If you didn't get enough of former HealthSouth Corp. Chairman and CEO Richard Scrushy during his turbulent tenure, indictment on accounting fraud, lengthy trial and acquittal, you may be able to see more of him in a theater near you. Already, one movie deal has been inked and another could be in the works.
Gener8Xion Entertainment, an obscure movie label based in Los Angeles, has bought the rights to produce a Scrushy documentary that will focus on his life and trials, including the part that ended in him walking away free from the $2.6 billion accounting fraud that occurred at the company he founded. Terms of the deal weren't released.
Two of Scrushy's attorneys, Donald Watkins and Jim Parkman, also have had preliminary discussions about the other project, a movie that would show the lawyers' point of view during the trial, says Charlie Russell, a Scrushy spokesman.
A spokesman for Gener8Xion Entertainment says the Scrushy movie would fit into the label's model of producing family or faith-based movies. If the company's news release is any indication, the film will show how prayer influenced the verdict.
"I remember hearing about the grass-roots support rallies, courtroom prayer sessions and how the tide began to change," writes Matthew Crouch, chairman and chief executive officer of Gener8Xion. "Was Mr. Scrushy's faith genuine? Did prayer make a difference in the outcome of the trial? These interesting questions are the touch points for the greater debate on the legitimacy of the roles that faith and religion play in modern-day America."
It's unlikely Scrushy will play himself, but "you never know with Richard," Russell says.
Complications Part D
It's one thing to have an error in a newspaper or magazine, but imagine trying to retract an error with significant financial implications for millions of people. That's what the CMS is faced with.

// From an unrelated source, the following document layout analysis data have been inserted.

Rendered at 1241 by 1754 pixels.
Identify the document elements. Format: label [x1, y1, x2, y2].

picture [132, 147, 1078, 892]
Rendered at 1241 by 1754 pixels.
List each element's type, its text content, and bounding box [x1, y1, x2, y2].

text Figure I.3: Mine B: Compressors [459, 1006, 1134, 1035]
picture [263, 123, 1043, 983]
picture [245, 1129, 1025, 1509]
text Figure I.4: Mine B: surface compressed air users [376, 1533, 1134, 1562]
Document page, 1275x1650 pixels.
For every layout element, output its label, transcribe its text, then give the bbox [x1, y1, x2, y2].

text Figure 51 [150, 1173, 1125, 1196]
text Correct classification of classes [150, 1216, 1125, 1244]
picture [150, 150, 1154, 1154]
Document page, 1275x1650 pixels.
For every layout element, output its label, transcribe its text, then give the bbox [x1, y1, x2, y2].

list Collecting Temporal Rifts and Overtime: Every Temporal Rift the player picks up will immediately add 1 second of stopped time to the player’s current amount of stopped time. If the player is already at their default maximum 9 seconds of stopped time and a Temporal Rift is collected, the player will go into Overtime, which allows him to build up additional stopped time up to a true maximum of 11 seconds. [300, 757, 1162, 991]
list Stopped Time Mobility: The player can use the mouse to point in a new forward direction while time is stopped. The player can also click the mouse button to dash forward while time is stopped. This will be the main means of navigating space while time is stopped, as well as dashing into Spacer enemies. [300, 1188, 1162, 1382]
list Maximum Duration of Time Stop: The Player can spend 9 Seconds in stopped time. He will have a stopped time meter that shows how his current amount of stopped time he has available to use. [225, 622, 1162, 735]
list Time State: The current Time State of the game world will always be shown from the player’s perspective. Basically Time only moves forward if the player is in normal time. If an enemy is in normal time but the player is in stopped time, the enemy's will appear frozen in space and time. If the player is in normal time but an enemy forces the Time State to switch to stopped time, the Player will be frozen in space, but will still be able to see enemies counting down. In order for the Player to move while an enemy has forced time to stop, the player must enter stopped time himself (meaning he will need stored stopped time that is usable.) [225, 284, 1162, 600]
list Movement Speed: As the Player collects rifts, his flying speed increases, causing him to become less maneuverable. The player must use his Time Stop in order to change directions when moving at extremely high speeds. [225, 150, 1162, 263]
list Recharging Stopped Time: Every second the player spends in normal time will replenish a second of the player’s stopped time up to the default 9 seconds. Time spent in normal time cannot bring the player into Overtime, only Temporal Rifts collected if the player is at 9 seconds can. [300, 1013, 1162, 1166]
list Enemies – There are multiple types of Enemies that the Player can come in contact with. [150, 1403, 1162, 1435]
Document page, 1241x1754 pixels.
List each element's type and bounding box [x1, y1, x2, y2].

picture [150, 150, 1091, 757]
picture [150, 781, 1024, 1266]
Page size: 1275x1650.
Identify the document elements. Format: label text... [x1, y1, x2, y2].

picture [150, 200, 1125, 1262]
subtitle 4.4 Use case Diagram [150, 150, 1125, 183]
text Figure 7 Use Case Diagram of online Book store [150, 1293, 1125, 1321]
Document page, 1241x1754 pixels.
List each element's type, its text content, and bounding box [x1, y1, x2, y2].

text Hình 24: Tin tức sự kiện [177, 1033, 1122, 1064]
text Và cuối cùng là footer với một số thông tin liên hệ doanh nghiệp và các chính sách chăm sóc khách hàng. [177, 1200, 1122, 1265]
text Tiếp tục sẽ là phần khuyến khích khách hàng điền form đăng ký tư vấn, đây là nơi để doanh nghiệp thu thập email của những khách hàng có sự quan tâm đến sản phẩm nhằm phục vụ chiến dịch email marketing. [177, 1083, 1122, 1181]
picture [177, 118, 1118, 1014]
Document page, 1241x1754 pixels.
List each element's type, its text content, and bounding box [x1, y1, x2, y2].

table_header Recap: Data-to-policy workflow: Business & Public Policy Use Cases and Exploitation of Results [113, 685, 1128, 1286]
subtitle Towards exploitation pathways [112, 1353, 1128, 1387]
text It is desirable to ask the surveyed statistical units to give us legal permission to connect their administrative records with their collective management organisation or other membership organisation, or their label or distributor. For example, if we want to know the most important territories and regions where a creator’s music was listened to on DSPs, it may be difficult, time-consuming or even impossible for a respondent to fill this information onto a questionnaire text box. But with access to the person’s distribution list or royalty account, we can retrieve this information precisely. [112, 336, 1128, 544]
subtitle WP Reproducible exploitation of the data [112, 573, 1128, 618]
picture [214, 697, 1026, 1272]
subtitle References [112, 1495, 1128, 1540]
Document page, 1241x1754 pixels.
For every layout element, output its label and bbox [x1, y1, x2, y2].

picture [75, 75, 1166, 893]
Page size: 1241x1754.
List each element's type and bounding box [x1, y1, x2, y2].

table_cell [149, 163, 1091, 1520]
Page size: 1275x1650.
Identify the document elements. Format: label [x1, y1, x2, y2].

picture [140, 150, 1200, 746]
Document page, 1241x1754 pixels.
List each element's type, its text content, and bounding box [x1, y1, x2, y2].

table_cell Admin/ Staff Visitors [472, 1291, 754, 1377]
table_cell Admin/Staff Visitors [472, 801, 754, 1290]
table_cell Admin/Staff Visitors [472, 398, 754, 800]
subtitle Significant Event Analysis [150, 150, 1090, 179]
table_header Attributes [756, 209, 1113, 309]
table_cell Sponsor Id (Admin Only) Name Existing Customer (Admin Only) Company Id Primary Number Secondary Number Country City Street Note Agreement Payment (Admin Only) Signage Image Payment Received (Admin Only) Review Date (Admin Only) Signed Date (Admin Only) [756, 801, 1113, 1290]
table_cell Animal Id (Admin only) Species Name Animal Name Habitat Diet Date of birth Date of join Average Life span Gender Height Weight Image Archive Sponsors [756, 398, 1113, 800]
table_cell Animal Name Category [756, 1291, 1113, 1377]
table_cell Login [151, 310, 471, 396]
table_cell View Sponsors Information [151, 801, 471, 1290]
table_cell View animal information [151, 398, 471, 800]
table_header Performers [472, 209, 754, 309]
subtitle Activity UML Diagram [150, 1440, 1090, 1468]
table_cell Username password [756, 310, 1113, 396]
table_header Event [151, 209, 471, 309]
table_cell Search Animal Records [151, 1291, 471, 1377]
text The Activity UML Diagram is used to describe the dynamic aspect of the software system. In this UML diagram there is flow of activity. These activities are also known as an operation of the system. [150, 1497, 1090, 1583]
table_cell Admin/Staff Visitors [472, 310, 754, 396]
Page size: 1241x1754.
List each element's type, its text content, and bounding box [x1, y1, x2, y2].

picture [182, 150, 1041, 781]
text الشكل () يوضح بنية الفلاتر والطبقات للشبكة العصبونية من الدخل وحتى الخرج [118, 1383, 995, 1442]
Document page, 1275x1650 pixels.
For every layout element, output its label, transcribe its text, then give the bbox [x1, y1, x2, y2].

Some 35 million handbooks describing the new Medicare Part D drug benefit have been mailed to beneficiaries. The booklet contains a significant error in stating that all of the plans available for those with limited assets and income-$14,355 for an individual or $19,245 for a couple-have no premium. In truth, only about 40% of such plans don't.
Gary Karr, a spokesman for the Centers for Medicare and Medicaid Services, says inadequate proofreading was behind the mistake. He says the agency will work with private-sector groups to help people get the correct information. The CMS will also instruct companies that are not approved to offer zero premiums on what they can tell potential enrollees.
The mistake may be minor in the grand scheme of things. A recent survey conducted by the Kaiser Family Foundation found that 29% of seniors said they did not understand the benefit at all and 31% said they did not understand it "too well."
There's good reason. Beneficiaries are about to get hit by a blizzard of offerings from more than two dozen plans in a given market. Some are stand-alone drug plans, others enable seniors to sign up for health plans offering both drugs and Part B coverage. Then there's the byzantine copayment structure: Less-expensive plans have a gap in coverage in which seniors first must meet a $250 deductible, then pay 25% of costs up to $2,250 per year, then 100% of costs from there up to $5,100, then 5% thereafter.
The time frame for sorting through the cornucopia of options is short. People can begin signing up for coverage on Nov. 15 for plans taking effect Jan. 1, 2006.
Hip-hop in the surgery suite? Patients feeling soothed by it? Outliers senses an oncoming generational change.
The Associated Press reports that Frank Gentile, the chairman of the anesthesiology department at Edward Hospital in Naperville, Ill., has a second job as the "DJ of the OR."
Each day he loads an eclectic range of CDs onto the anesthesia cart headed for the operating room. "I choose my music strategically. I know my surgeons' tastes," he says.
Those tastes range from opera to Sinatra and all the way to 50 Cent (rap) and Metallica (take a guess). Surgeons, he reports, like different types of music for different stages of surgery. Many prefer up-tempo beats for the final stage, and one doctor "always closes to J-Lo."
Many U.S. operating rooms have sound systems, so playing music during surgery has become commonplace. Some doctors say it eases tension; studies have shown it can also benefit patients, even reducing the need for anesthesia during surgery.
In many hospitals, the task of selecting OR music often falls to the anesthesiologist, and it's one many take seriously-for good reason. "Sometimes surgeons will say, `I won't work with that anesthesiologist because he's a fuddy-duddy and I don't like the kind of music he plays,' " says Doug Reinhart, an anesthesiologist in Ogden, Utah.
Gentile says the DJ task falls sort of naturally to anesthesiologists, given their role in the surgery suite. While their medical duties continue after a patient is asleep-including monitoring vital signs and administering intravenous fluids-anesthesiologists are often more free to walk over and change a CD.
Patients' tastes must be considered when surgery involves only a local anesthetic, Reinhart says. "We're not going to play rap when there's a 90-year-old lady in there-it would scare them to death."